■ Text:
.....
For the time being, I'm not gonna tell Google about this breach. I will give the paranoids a chance to publich their stuff on the web, using this trick, thereby saving precious diskspace on their webhosts. See how long we can have our secret pages on the web with this tool.


Will search engines index gzipped HTML files?

The following text is dutch slang, so don't try to translate it if this is not your native language. The english equivalent of the text would be something like Eenyweeny rulez. The essence was to use a sentence that is not available elsewhere on the internet. And I found one:

Pineukeltje rulez! En de frutselkip legt een ei.
Pineukeltje rulez! En de frutselkip legt een ei.

The meaning of this ridiculous test, is to see if search engines will really index gzipped HTML files. Google reported they do, but I seriously doubt it. Until proven otherwise. Check out this option by visiting your favorite search engine and entering the text "pineukeltje rulez" or "frutselkip legt een ei". Neither frutselkip nor Pineukeltje rulez occur on the current internet.
You should end up with this same page if search engines really index gzipped HTML files. Time will tell.


The results of a month of waiting...

It took a month or so until Google re-indexed my site. They found this particular file, as you can see in the screenshot.... Only they didn't read the contents.
The proof, you say? Well, here's the proof. Eat it!
The proof is in following the lead. It will present this same page... Enough proof for me. I'm convinced: Google does not process gzipped files, no matter what they tell to users.
To the right you see some more proof. Remember the lines above with pineukeltje and frutselkip? You won't find them as such on the internet. What more proof do you need? Gondoleesa Rice telling you it really is so?
It's clear. Google will find gzipped html files if they are listed in another webpage, but the contents are secure. Which also means that Mrs Gondoleesa Rice will never be able to find this webpage just by entering her name in a search engine's search window.

Hence: this is a secret webpage!


You can run, but you cannot hide!

You can run indeed, but hiding is very difficult. As of March 2006, at least Google searches and indexes gzipped HTML files. As can be seen in the snapshot at the left. Google found the silly sentence.
If hiding is not possible anymore by using the html.gz trick, then the only purpose for gzipping html files is space reduction on the webserver plus faster transmissions since the browser unzips the file. Not the webserver.

That's all folks! End of topic and project.


Page created on February 25, 2005
.....
■ To-do item A:
Answer each question about the text on gzipped HTML files in one line:
(i) How long did it take until Google re-indexed the site?
(ii) As of what month and year does the text say Google searches and indexes gzipped HTML files?
(iii) On what date was the page created?
■ To-do item B:
Extract, word for word, the passage of the gzipped HTML text starting at "The meaning of" and ending at "read the contents.".

■ Provided data:
.....
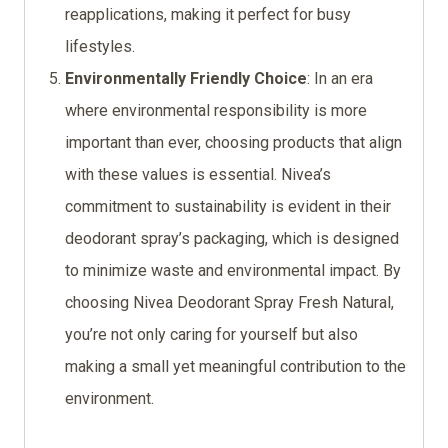
reapplications, making it perfect for busy
lifestyles.
Environmentally Friendly Choice
: In an era
where environmental responsibility is more
important than ever, choosing products that align
with these values is essential. Nivea’s
commitment to sustainability is evident in their
deodorant spray’s packaging, which is designed
to minimize waste and environmental impact. By
choosing Nivea Deodorant Spray Fresh Natural,
you’re not only caring for yourself but also
making a small yet meaningful contribution to the
environment.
.....
■ Written reply A:
(i) A month or so.
(ii) March 2006.
(iii) February 25, 2005.

■ Written reply B:
The meaning of this ridiculous test, is to see if search engines will really index gzipped HTML files. Google reported they do, but I seriously doubt it. Until proven otherwise. Check out this option by visiting your favorite search engine and entering the text "pineukeltje rulez" or "frutselkip legt een ei". Neither frutselkip nor Pineukeltje rulez occur on the current internet.
You should end up with this same page if search engines really index gzipped HTML files. Time will tell.


The results of a month of waiting...

It took a month or so until Google re-indexed my site. They found this particular file, as you can see in the screenshot.... Only they didn't read the contents.